After spending some time speaking about trade and illegal immigration, Trump launched into criticism of the 2003–11 Iraq war.

[ISIS] took the oil that, when we left Iraq, I said we should’ve taken. So now ISIS has the oil, and what they don’t have, Iran has. And in 19—and I will tell you this, and I said it very strongly, years ago, I said—and I love the military, and I want to have the strongest military that we’ve ever had, and we need it more now than ever. But I said, “don’t hit Iraq,” because you’re going to totally destabilize the Middle East. Iran is going to take over the Middle East, Iran and somebody else will get the oil, and it turned out that Iran is now taking over Iraq. Think of it. Iran is taking over Iraq, and they’re taking it over big league. We spent $2 trillion in Iraq, $2 trillion. We lost thousands of lives, thousands in Iraq. We have wounded soldiers, who I love, I love—they’re great—all over the place, thousands and thousands of wounded soldiers. And we have nothing. We can’t even go there. We have nothing.

Attacking the Iraq war would become a critical way for Trump to differentiate himself from his Republican competitors. While he offered support to the Iraq war prior to its launch in spring 2003 and for several months afterwards, he was criticizing the handling of the war by 2004, a sharp contrast with other Republican candidates still supporting the invasion even in 2015. During the campaign, Trump repeatedly and falsely denied ever having supported the war, setting a contrast with his eventual opponent in the general election Hillary Clinton, who could not deny having cast a vote in the United States Senate supporting the war.

===Contrasting himself with Obama===

Our country needs a truly great leader, and we need a truly great leader now. We need a leader that wrote The Art of the Deal. We need a leader that can bring back our jobs, can bring back our manufacturing, can bring back our military, can take care of our vets. Our vets have been abandoned. And we also need a cheerleader. You know, when President Obama was elected, I said, “Well, the one thing, I think he’ll do well. I think he’ll be a great cheerleader for the country. I think he’d be a great spirit.” He was vibrant. He was young. I really thought that he would be a great cheerleader. He’s not a leader. That’s true. You’re right about that. But he wasn’t a cheerleader. He’s actually a negative force. He’s been a negative force. He wasn’t a cheerleader; he was the opposite. We need somebody that can take the brand of the United States and make it great again. It’s not great again.

Presaging his eventual campaign slogan, Trump promised to Make America Great Again, contrasting himself with the current president, Barack Obama, whom Trump had criticized extremely harshly at times prior to (and later during) the latter's campaign in 2015-2016. Although Obama was not running in the 2016 election and was at the time still relatively popular, Trump compared what he considered the disappointing failure of Obama's "Hope" message and presented himself as an alternative who would actually bring about hope.

== Paid audience members ==
One week after Trump's announcement, The Hollywood Reporter revealed that at least some of the audience were paid actors, pointing to an email sent by New York political consulting group Gotham Government Relations and Communications offering $50 for background actors to attend the event. The email stated that "we are looking to cast people for the event to wear t-shirts and carry signs and help cheer him in support of his announcement.
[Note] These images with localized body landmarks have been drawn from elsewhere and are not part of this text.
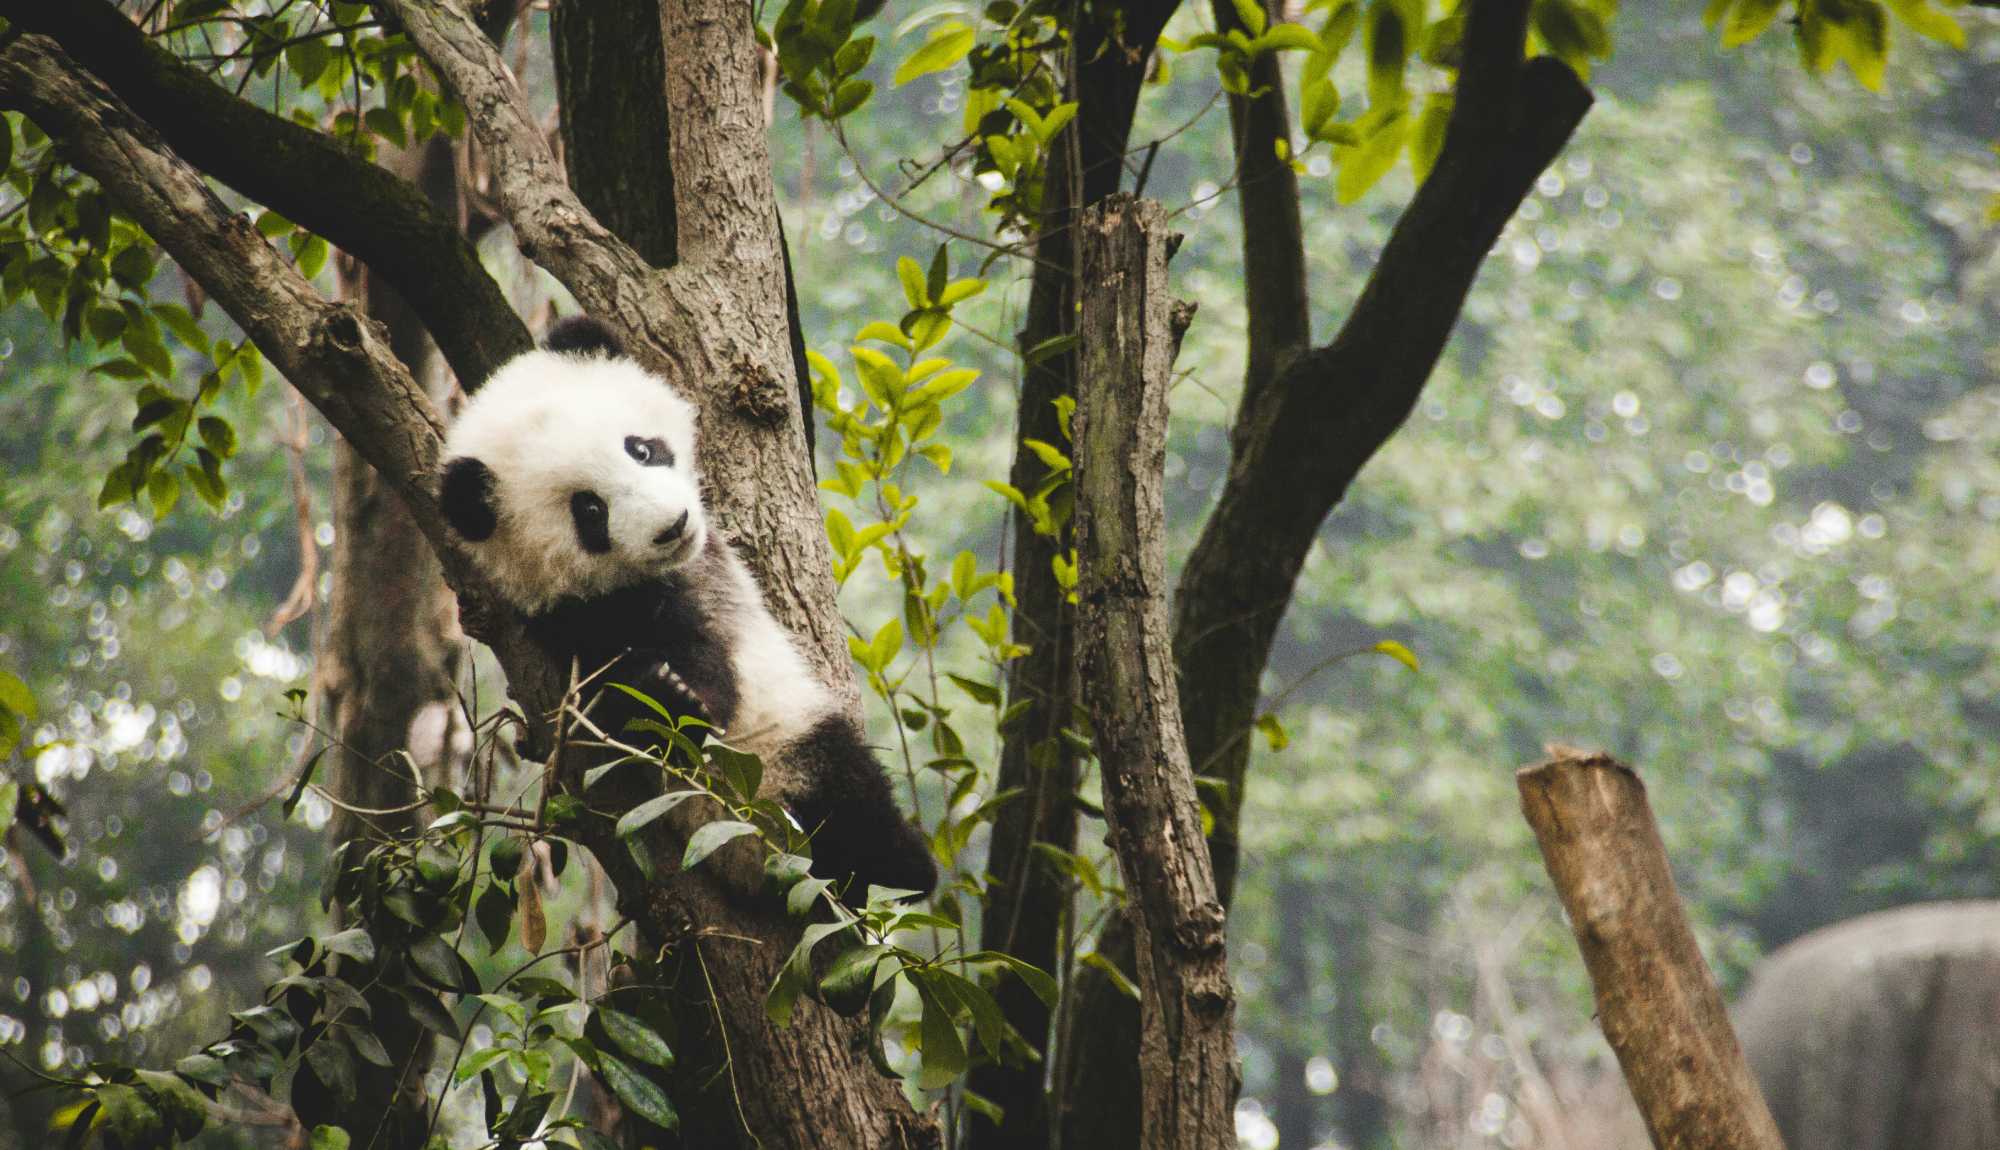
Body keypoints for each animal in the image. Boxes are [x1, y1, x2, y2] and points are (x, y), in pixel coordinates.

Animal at [437, 316, 937, 899]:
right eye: (589, 510)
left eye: (640, 449)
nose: (672, 526)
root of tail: (755, 852)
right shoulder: (574, 617)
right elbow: (646, 692)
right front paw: (669, 691)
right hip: (784, 753)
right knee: (850, 793)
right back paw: (907, 865)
We understand this is not a traditional 'background job,' but we believe acting comes in all forms and this is inclusive of that school of thought."

Trump's then-campaign manager Corey Lewandowski initially denied the allegation, but in 2021 confirmed that audience members were paid $50 per person to attend. Trump's lawyer Michael Cohen admitted to hiring Gotham Government Relations but denied paying for audience attendees. David Schwartz, a partner at Gotham Government Relations, said "the reality is we hired 50 people, some of whom were part-time actors I found out later on."